Так я думал, лежа на берегу горной речки (это, кажется, уже была не Келасура, а какая-то другая река), предаваясь восхитительной лени. У меня и моих спутников не было никакого желания двигаться дальше.

Мы предпочитали лежать на сухой гальке и смотреть в небо. А оно как будто обрадовалось нашему пристальному вниманию и затеяло воздушную игру, пронося по зениту туманные покрывала разных слабых и блеклых раскрасок – то сиреневой с оттенком серебра, то оливковой, то розовой, как полудрагоценный камень: о нем все знают, но редко кто его видел. Кажется, он называется александритом.

С трудом мы добрели до крайнего дома в селении Цебельда. Селение это как бы ныряло среди зеленых кудрявых холмов.

Мы ночевали на ветхой дощатой террасе. Она шаталась от малейшего движения и скрипела, как сухая арба.
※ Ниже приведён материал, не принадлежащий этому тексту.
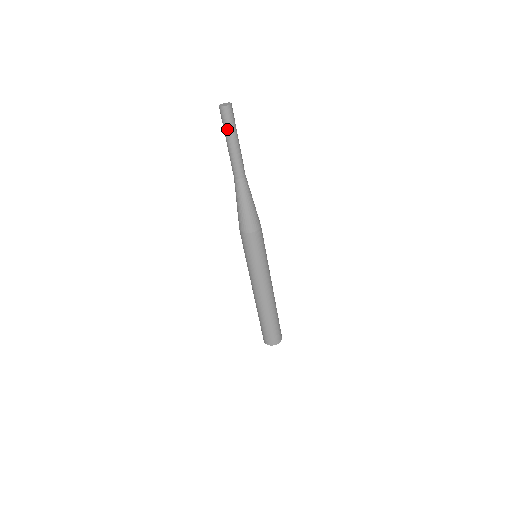
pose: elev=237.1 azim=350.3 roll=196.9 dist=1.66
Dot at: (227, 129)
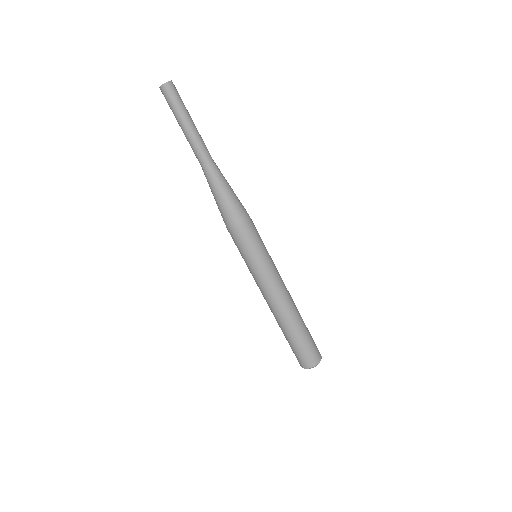
Dot at: (176, 109)
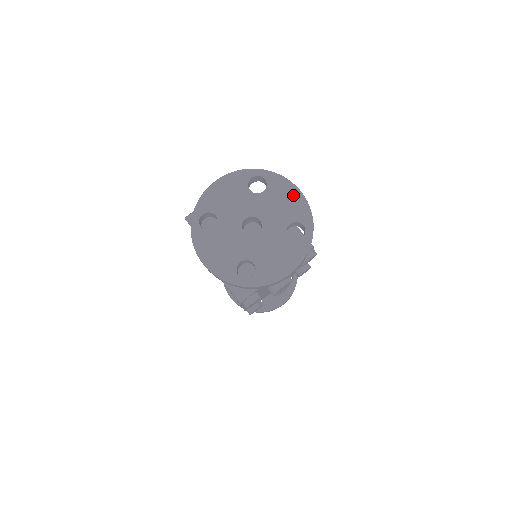
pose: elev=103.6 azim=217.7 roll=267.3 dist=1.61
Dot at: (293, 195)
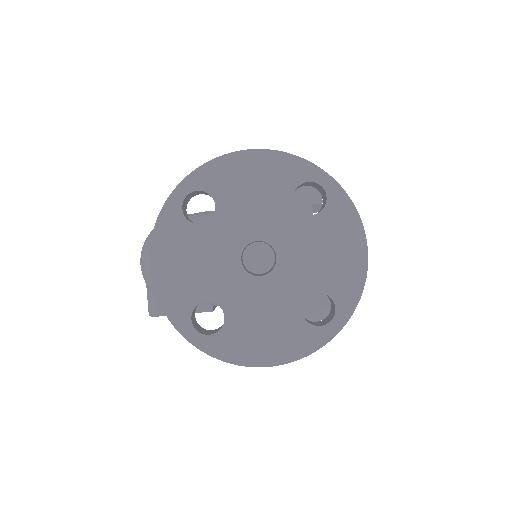
Dot at: (251, 165)
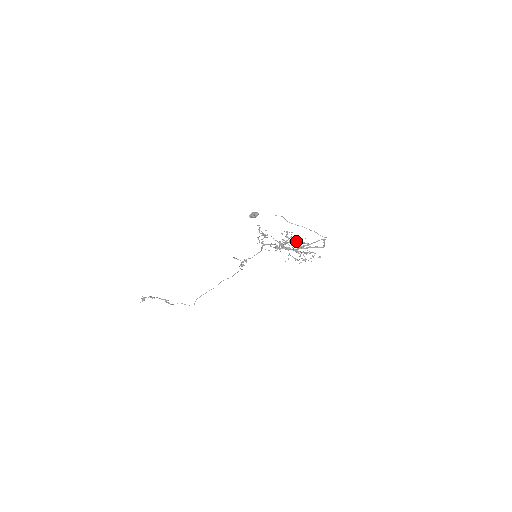
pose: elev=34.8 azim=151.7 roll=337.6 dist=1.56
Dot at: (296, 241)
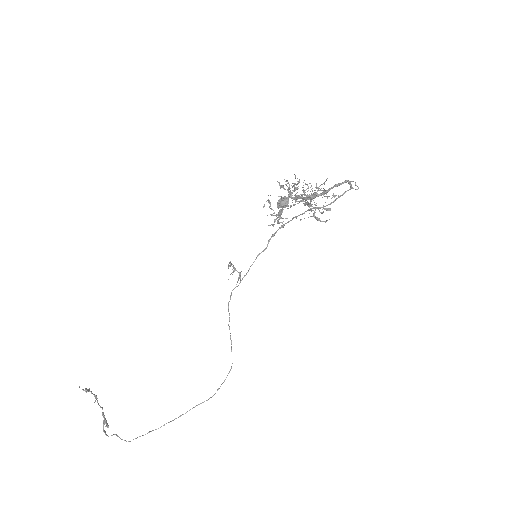
Dot at: (316, 217)
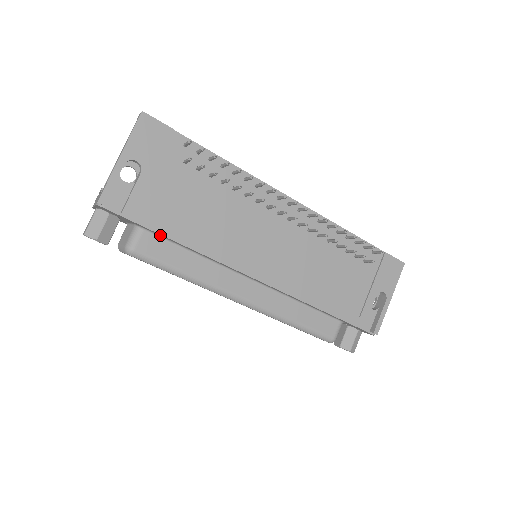
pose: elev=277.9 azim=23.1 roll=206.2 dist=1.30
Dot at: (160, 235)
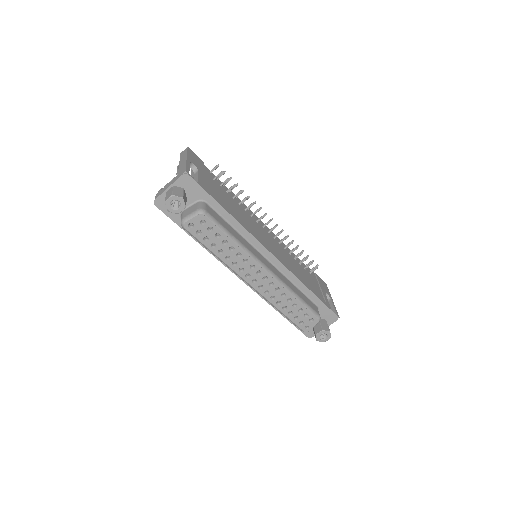
Dot at: (216, 208)
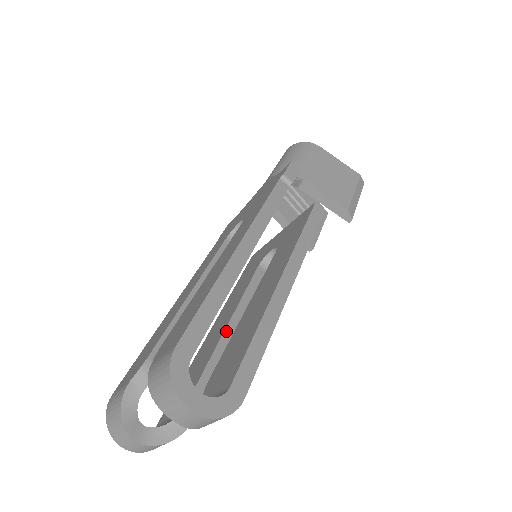
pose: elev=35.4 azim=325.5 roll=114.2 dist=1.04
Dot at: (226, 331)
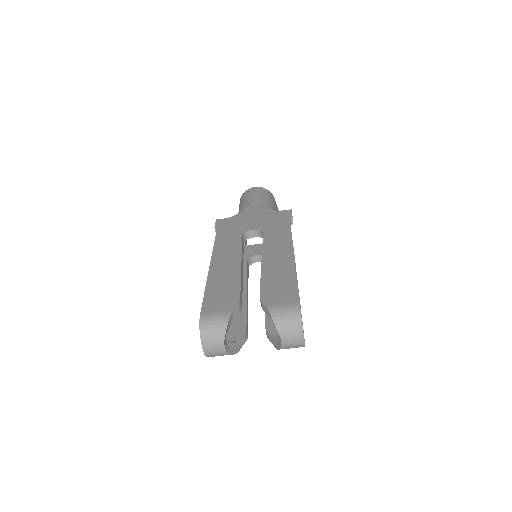
Dot at: (247, 297)
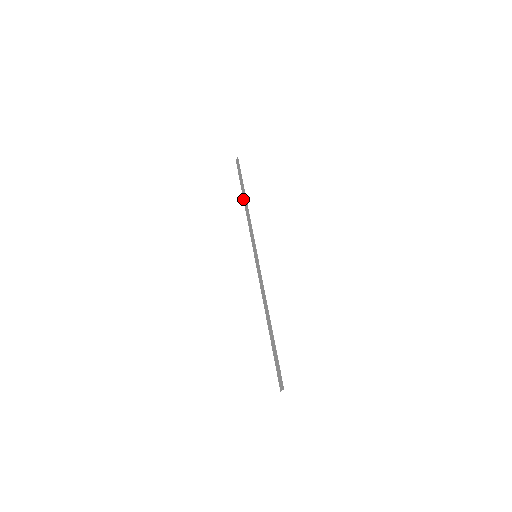
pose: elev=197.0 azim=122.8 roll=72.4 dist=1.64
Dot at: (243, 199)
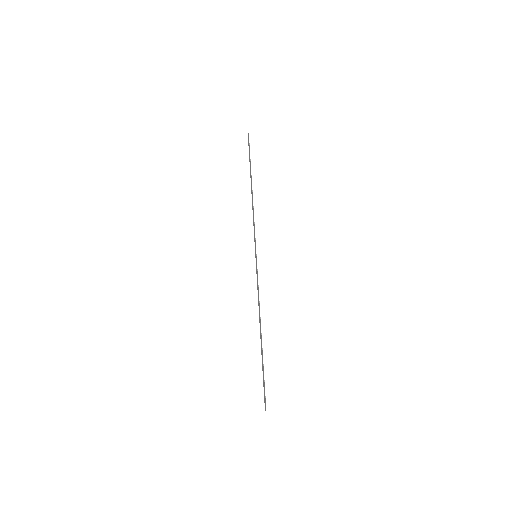
Dot at: occluded
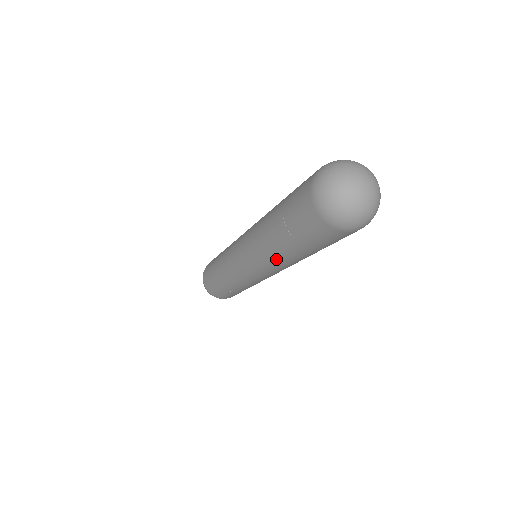
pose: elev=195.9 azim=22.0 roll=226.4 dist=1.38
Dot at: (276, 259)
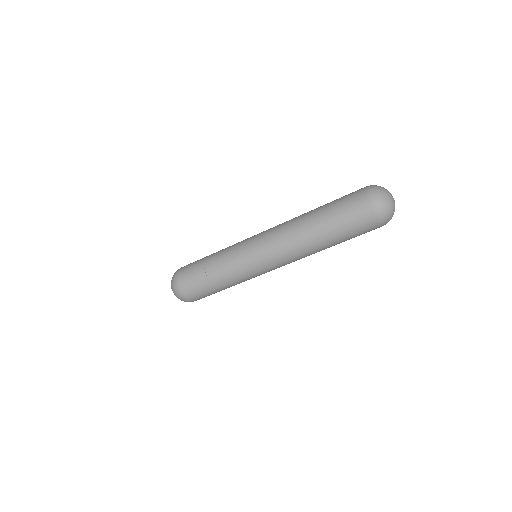
Dot at: (304, 244)
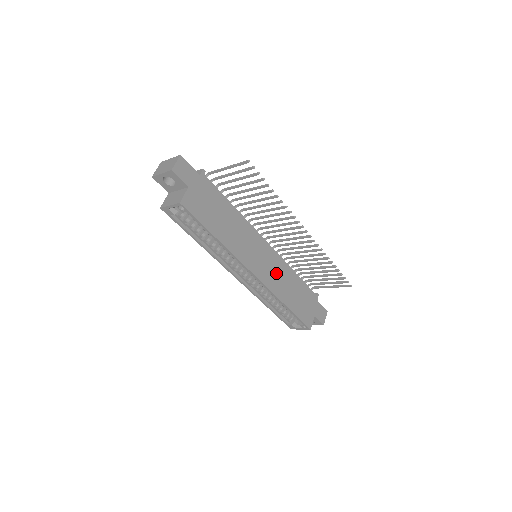
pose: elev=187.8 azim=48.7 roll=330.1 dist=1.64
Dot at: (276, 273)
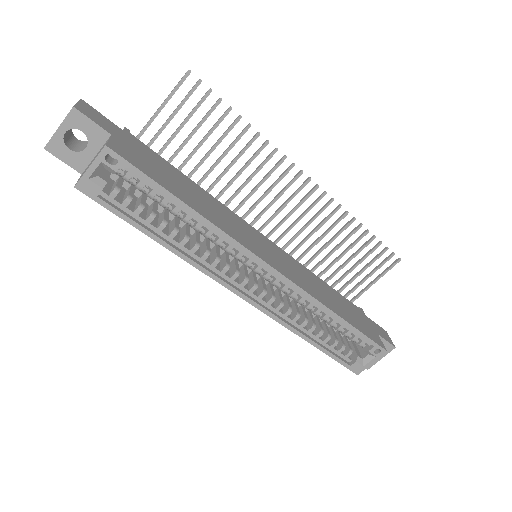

Всю ночь в кукурузниках скулили шакалы, а когда ближе к утру взошла луна, их жалобы превратились в заливистый вой.

К террасе подошел сторож – старый абхазец с длинным кремневым ружьем времен покорения Дагестана. Посидел на бревне около ступенек, покурил и спросил меня:

– Чего люди горячатся? С утра до вечера? Не знаешь? Я, понимаешь, счастливый уродился. Я двадцать лет хожу здесь сторожем вместе с собакой и ни с кем не спорю. Зачем спорить? Поспоришь – неприятность тебе сделают, побьют собаку. А ее жалко, она слепая на один глаз. Зовут ее Ахах!

Я подивился на такое странное собачье имя и спросил:

– Есть у тебя кто-нибудь? Или нет?

– Нету. Была жена, была дочь. Красивые обе. Они в Сухум ушли. Что им сохнуть в этой кукурузе! Я старик, видишь? – Сторож показал мне при свете луны заплаты на бешмете. – На Марух пойдешь? – спросил он равнодушно. – Горячишься? Обвалы на Марухе. Кого там искать будешь?

– Чего ты тут сторожишь?

– Много сторожу. Всякий огород, всякий дом, всякую кукурузу. Люди спят – я сторожу людей. Большой кусок земли обхожу. Вон, слышишь, – от того шума и до этого.

Он обвел рукой широкий полукруг. Я прислушался. Вдали шумела вода, а с противоположной стороны от этого шума она тоже шумела, но тише, как будто это было эхо первой воды.

– Водопады, – сказал сторож и встал. – Всю ночь шумят. Бог им приказал, чтобы работали, не смели молчать. Сердитый бог, вспыльчивый. А зачем сердится? Мы работаем, слушаемся его, а он то нашлет войну, то – болезнь на табаки, то даст плохих детей. Нехорошо поступает! Горячится! Несправедливо поступает.